Be aware of the following issues when you perform a nonauthoritative restore of AD DS:

  • If the nonauthoritative restore procedure is preliminary to performing an authoritative restore of any restored objects, do not restart the domain controller until after you have completed the authoritative restore procedure.

  • When you use System Recovery Options to restore a Windows Server 2008 domain controller in an environment that has Distributed File System (DFS) Replication implemented, the SYSVOL restore is performed nonauthoritatively by default. To perform an authoritative restore of SYSVOL, include the -authsysvol switch in your recovery command, as shown in the following example:

    wbadmin start systemstaterecovery <otheroptions> -authsysvol

  • If you use File Replication Service (FRS), the restore operation sets the BURFLAGS registry keys for FRS, which affects all replica sets that are replicated by FRS.

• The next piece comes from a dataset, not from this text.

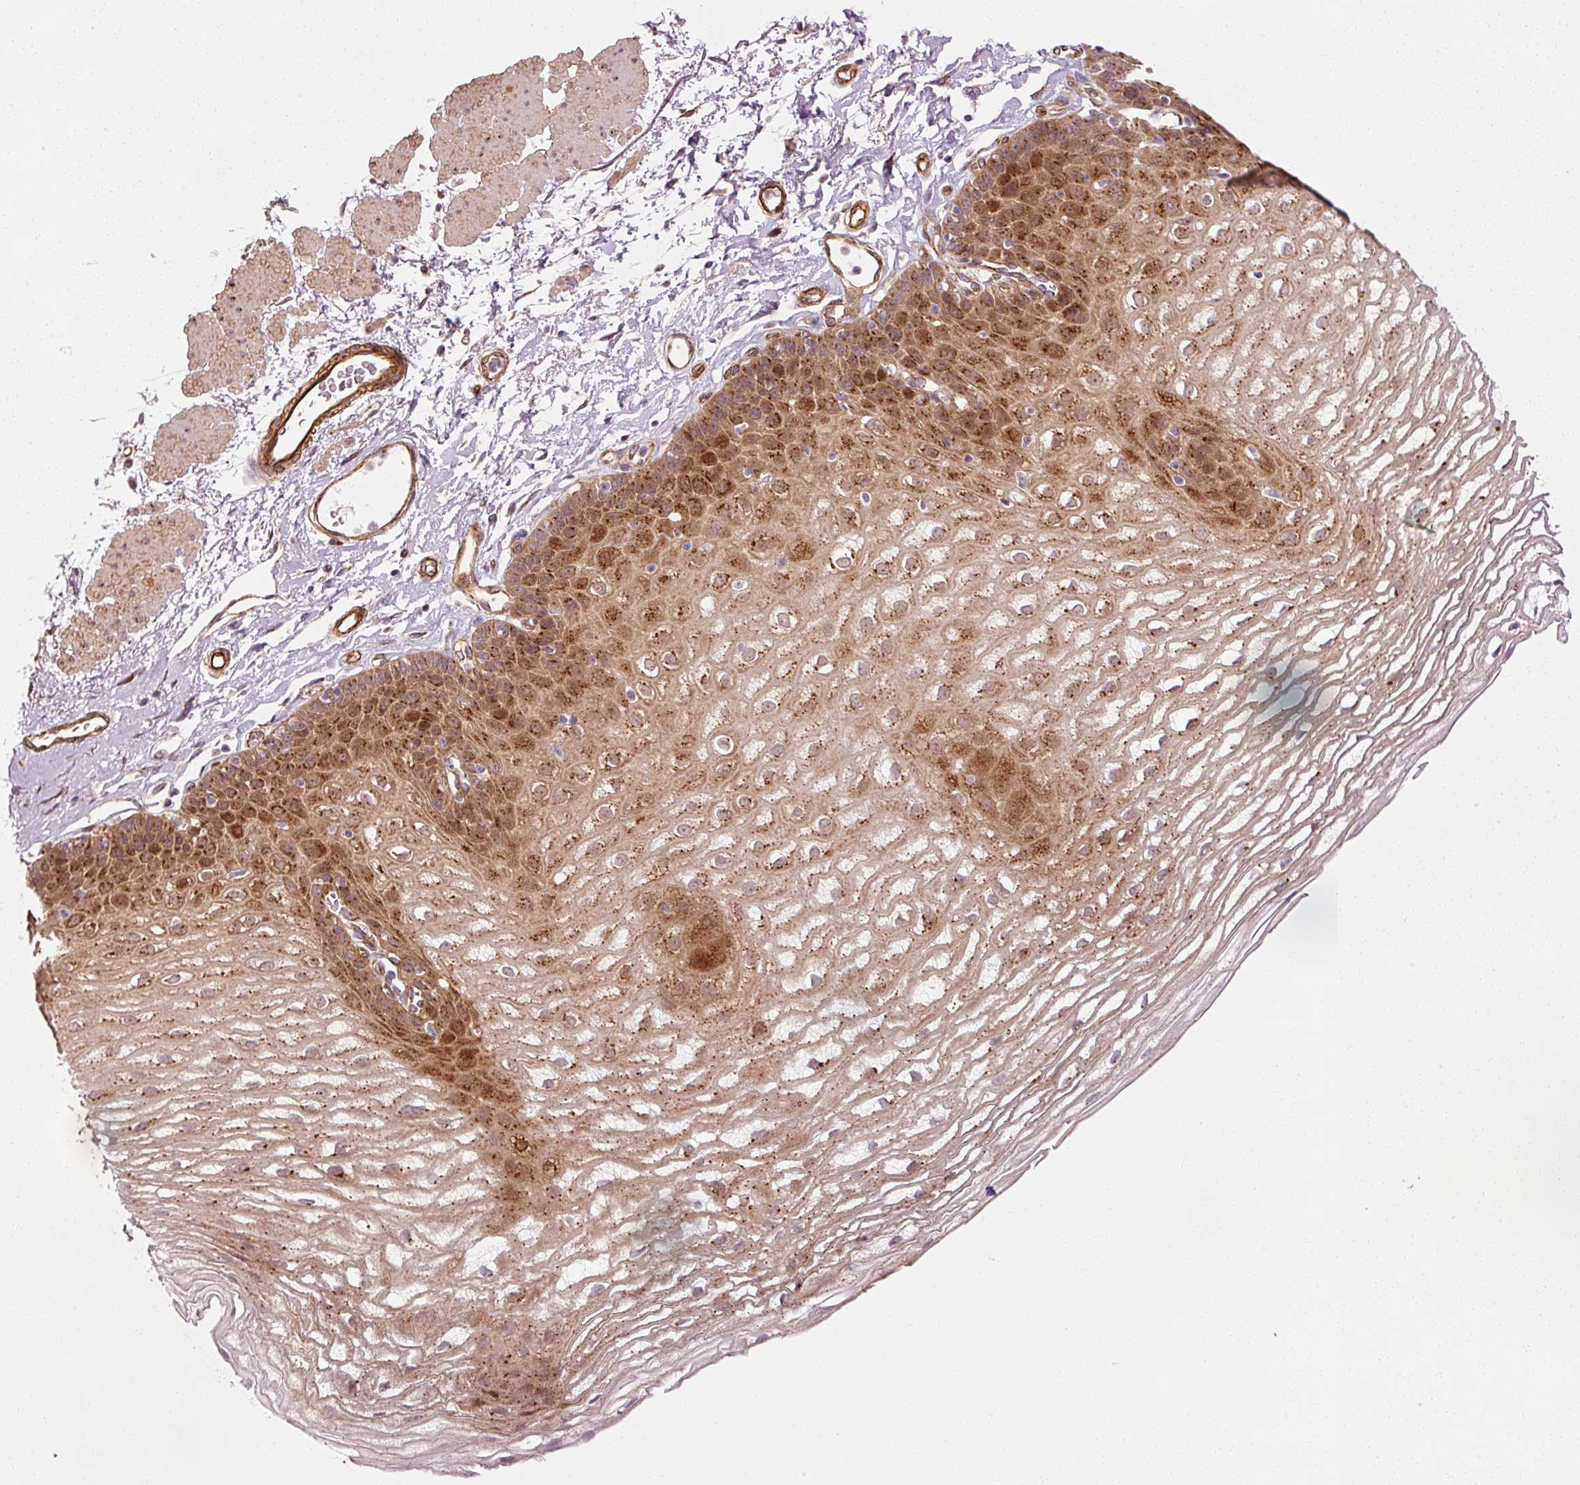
{"staining": {"intensity": "strong", "quantity": "25%-75%", "location": "cytoplasmic/membranous"}, "tissue": "esophagus", "cell_type": "Squamous epithelial cells", "image_type": "normal", "snomed": [{"axis": "morphology", "description": "Normal tissue, NOS"}, {"axis": "topography", "description": "Esophagus"}], "caption": "Immunohistochemistry micrograph of normal human esophagus stained for a protein (brown), which displays high levels of strong cytoplasmic/membranous positivity in about 25%-75% of squamous epithelial cells.", "gene": "LIMK2", "patient": {"sex": "female", "age": 81}}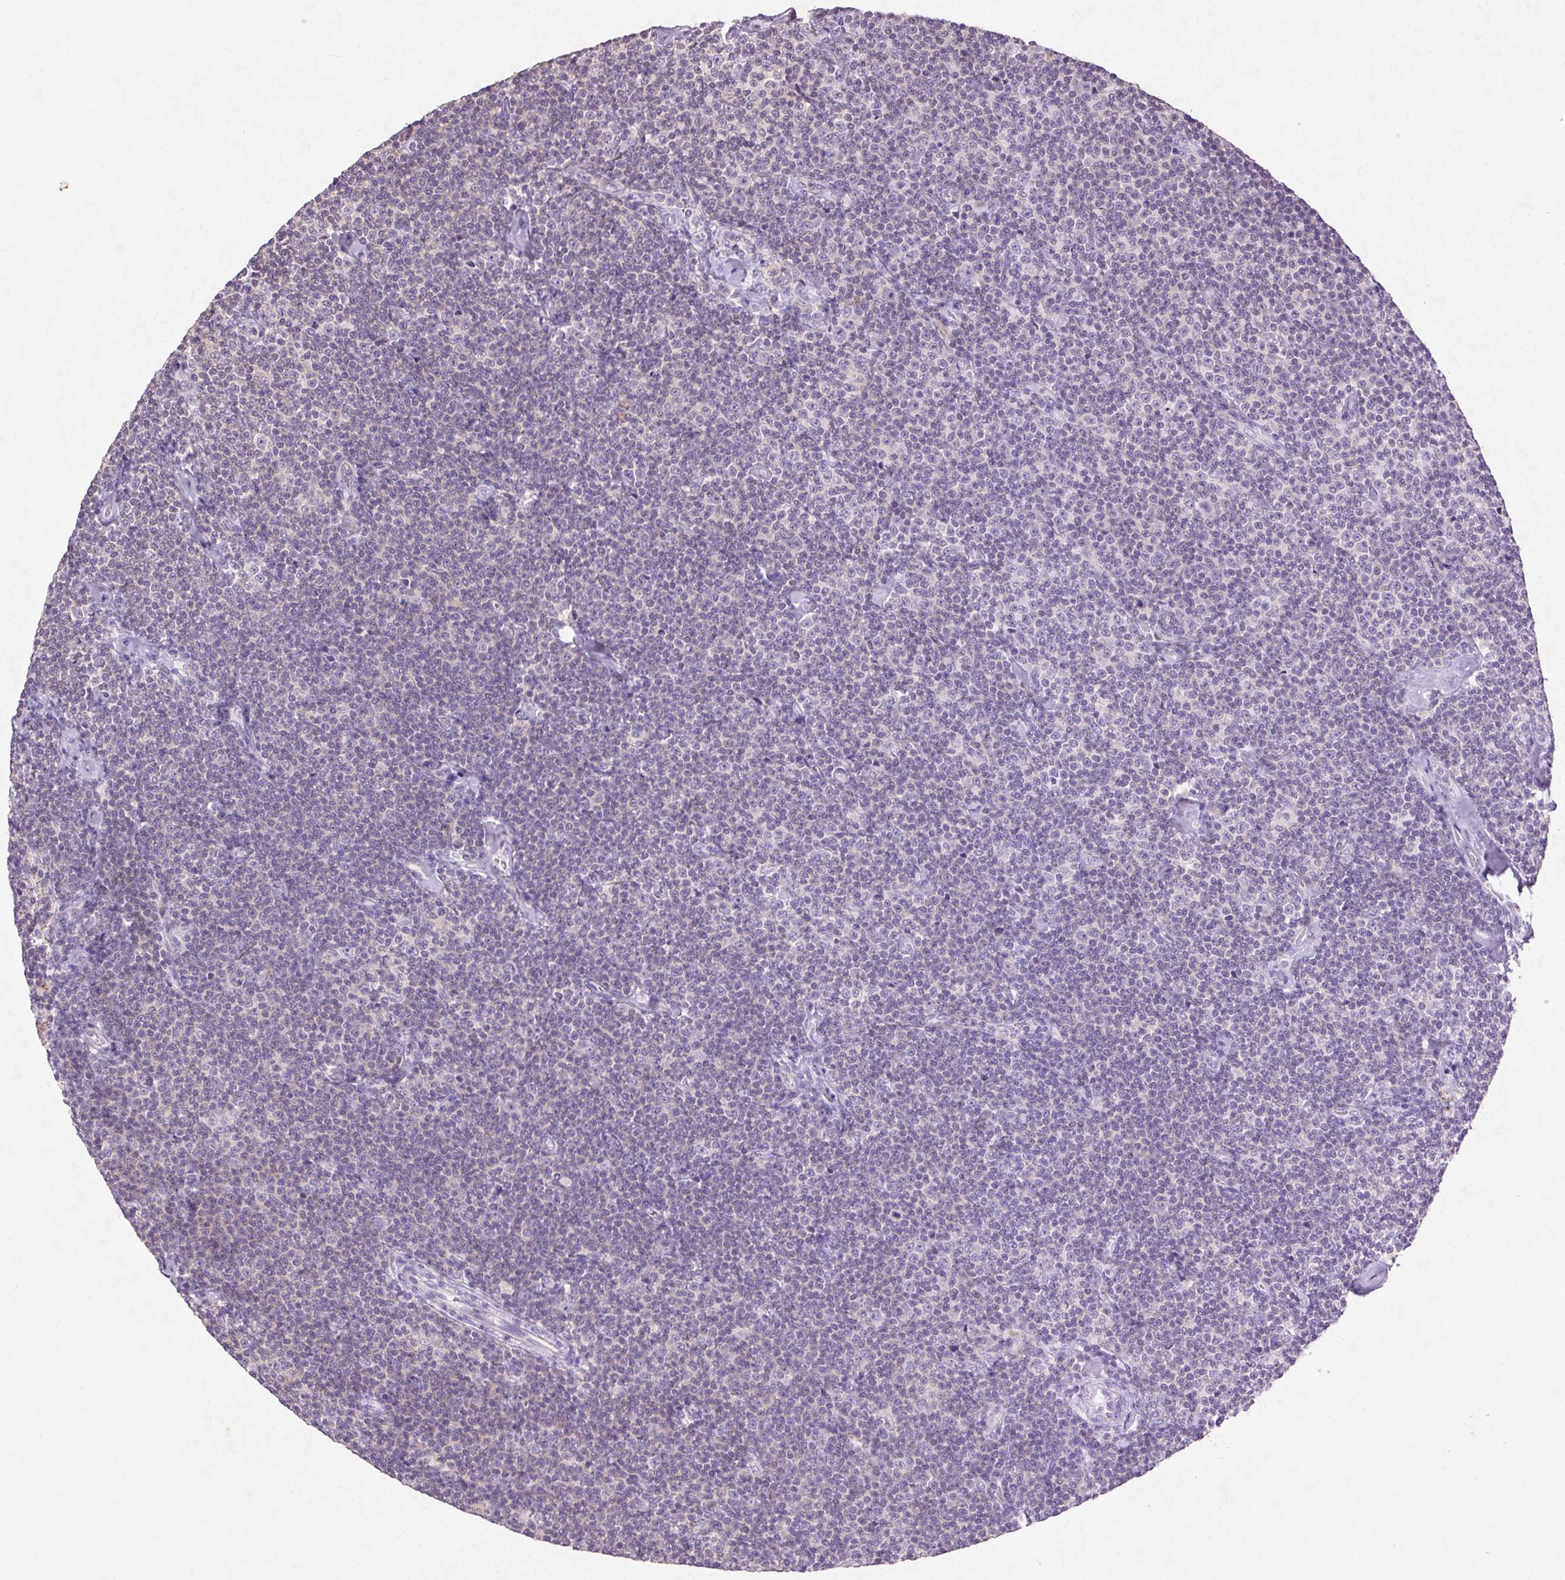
{"staining": {"intensity": "negative", "quantity": "none", "location": "none"}, "tissue": "lymphoma", "cell_type": "Tumor cells", "image_type": "cancer", "snomed": [{"axis": "morphology", "description": "Malignant lymphoma, non-Hodgkin's type, Low grade"}, {"axis": "topography", "description": "Lymph node"}], "caption": "Immunohistochemical staining of lymphoma displays no significant staining in tumor cells. The staining was performed using DAB to visualize the protein expression in brown, while the nuclei were stained in blue with hematoxylin (Magnification: 20x).", "gene": "FNDC7", "patient": {"sex": "male", "age": 81}}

  • Wbadmin.exe does not require that you provide the target for the recovery. By specifying the backup version that you want to recover, the command proceeds to recover to the source location of the specified backup version.

  • Backup files are named for the date and time of the backup. When you recover, the version must be stated in the form MM/DD/YYYY-HH:MM, which specifies the name of backup that you want to recover.

  • After the restore is completed, restart the server normally, and perform basic verification. When you restart the computer normally, AD DS and Active Directory Certificate Services (AD CS) automatically detect that they have been recovered from a backup. They perform an integrity check and index the database again.

  • After you log on to the system, browse AD DS, and verify that the following conditions are met:

    • All of the user objects and group objects that were present in the directory at the time of the backup are restored.

    noteNote
    Active Directory replication updates the objects that you restore with any changes that have been made to them since the time that the backup was taken.

    • Files that were members of a FRS replica set and certificates that were issued by AD CS are present.

    • The Windows Time service (W32time) is synchronized correctly.

    • The NETLOGON and SYSVOL folders are properly shared.

    • The Preferred DNS server address is configured correctly.

    • Host (A) and service (SRV) resource records are registered correctly in Domain Name System (DNS).